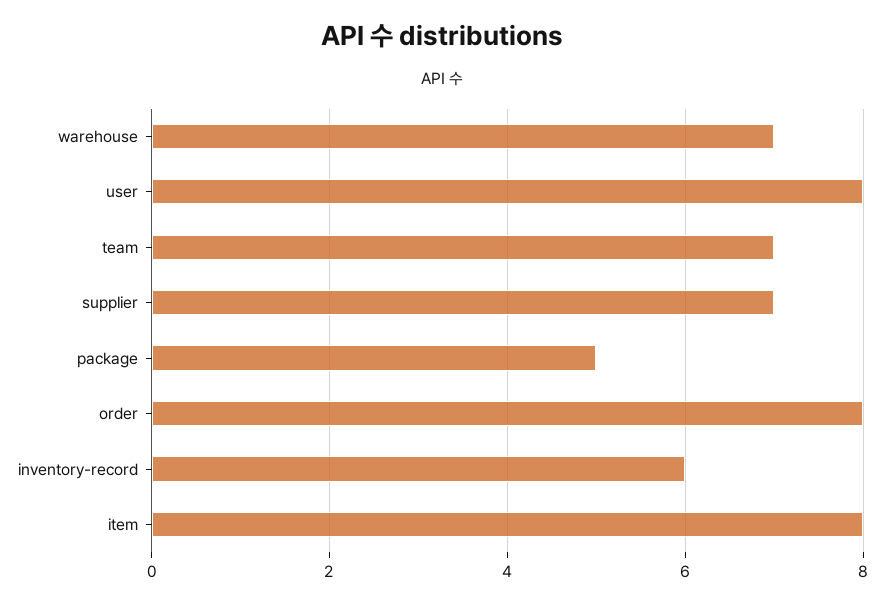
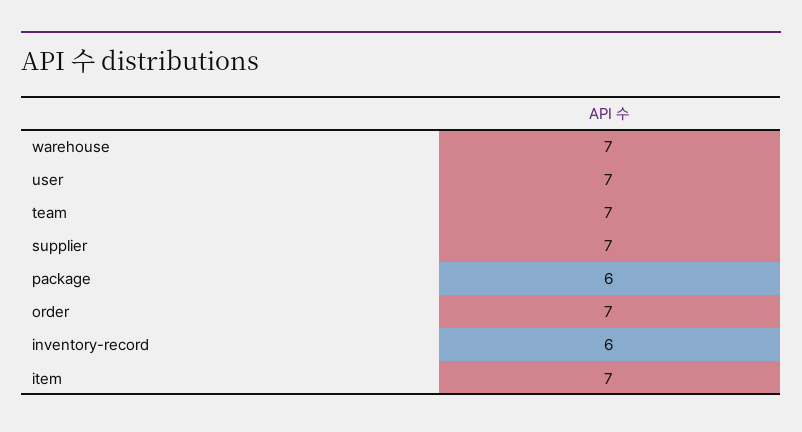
  {
    "warehouse": 7,
-   "user": 8,
+   "user": 7,
    "team": 7,
    "supplier": 7,
-   "package": 5,
+   "package": 6,
-   "order": 8,
+   "order": 7,
    "inventory-record": 6,
-   "item": 8
+   "item": 7
  }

******************************

The required output is the listing above reproduced exactly, pictures removed.

  {
    "warehouse": 7,
-   "user": 8,
+   "user": 7,
    "team": 7,
    "supplier": 7,
-   "package": 5,
+   "package": 6,
-   "order": 8,
+   "order": 7,
    "inventory-record": 6,
-   "item": 8
+   "item": 7
  }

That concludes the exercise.